Jurisdiction-Stripping and the Supreme Court's Power to Supervise Inferior Tribunals
James E. Pfander
Northwestern University School of Law
Texas Law Review, Vol. 78, Pp. 1433, June 2000
Most accounts of the power of Congress over the appellate jurisdiction of the Supreme Court focus on the Exceptions and Regulations Clause and the degree to which it authorizes Congress to restrict the Court's role as the ultimate interpreter of federal law. [This Article] proposes to broaden the debate over jurisdiction stripping to include a consideration of the constitutional significance of the Court's required "supremacy." Beginning with the text of Articles I and III, [the Article] notes the requirement that any federal courts that Congress creates must remain "inferior" to the one Supreme Court that the Constitution itself requires. [It] shows that the framers of the Constitution were likely to have understood the required relationship of supremacy and inferiority to entail a power in the Supreme Court to supervise lower courts through the issuance of the supervisory writs of mandamus, prohibition, and habeas corpus.

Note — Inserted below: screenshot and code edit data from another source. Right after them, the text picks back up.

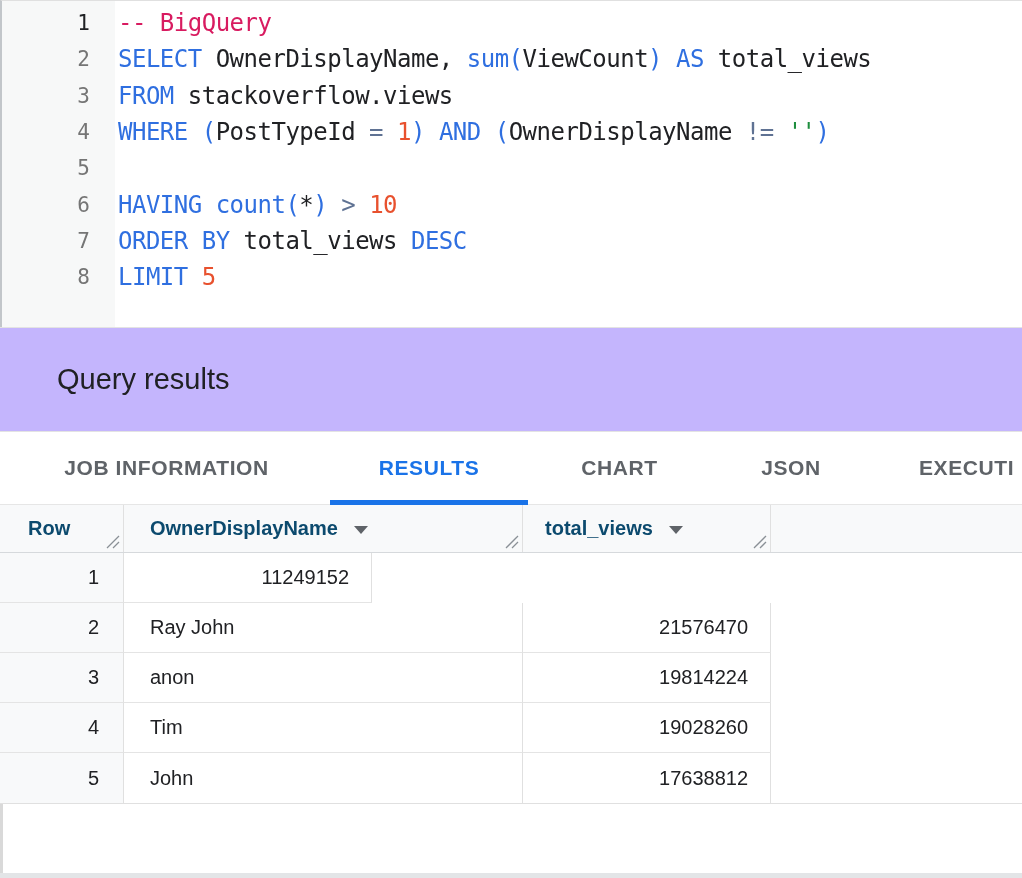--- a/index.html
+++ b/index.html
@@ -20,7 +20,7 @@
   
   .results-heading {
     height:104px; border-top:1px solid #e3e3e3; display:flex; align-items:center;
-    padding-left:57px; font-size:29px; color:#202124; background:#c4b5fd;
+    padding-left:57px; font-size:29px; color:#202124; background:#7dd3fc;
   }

Building on this supervisory understanding of the Court's supremacy, [the Article] reviews the historical and doctrinal case for a constitutional power of supervision. Finding broad support for such a power in the adoption and interpretation of the statutory precursors of the modern All Writs Act, [it] concludes that Congress may not place the work of lower federal courts beyond the supervisory authority of the Court.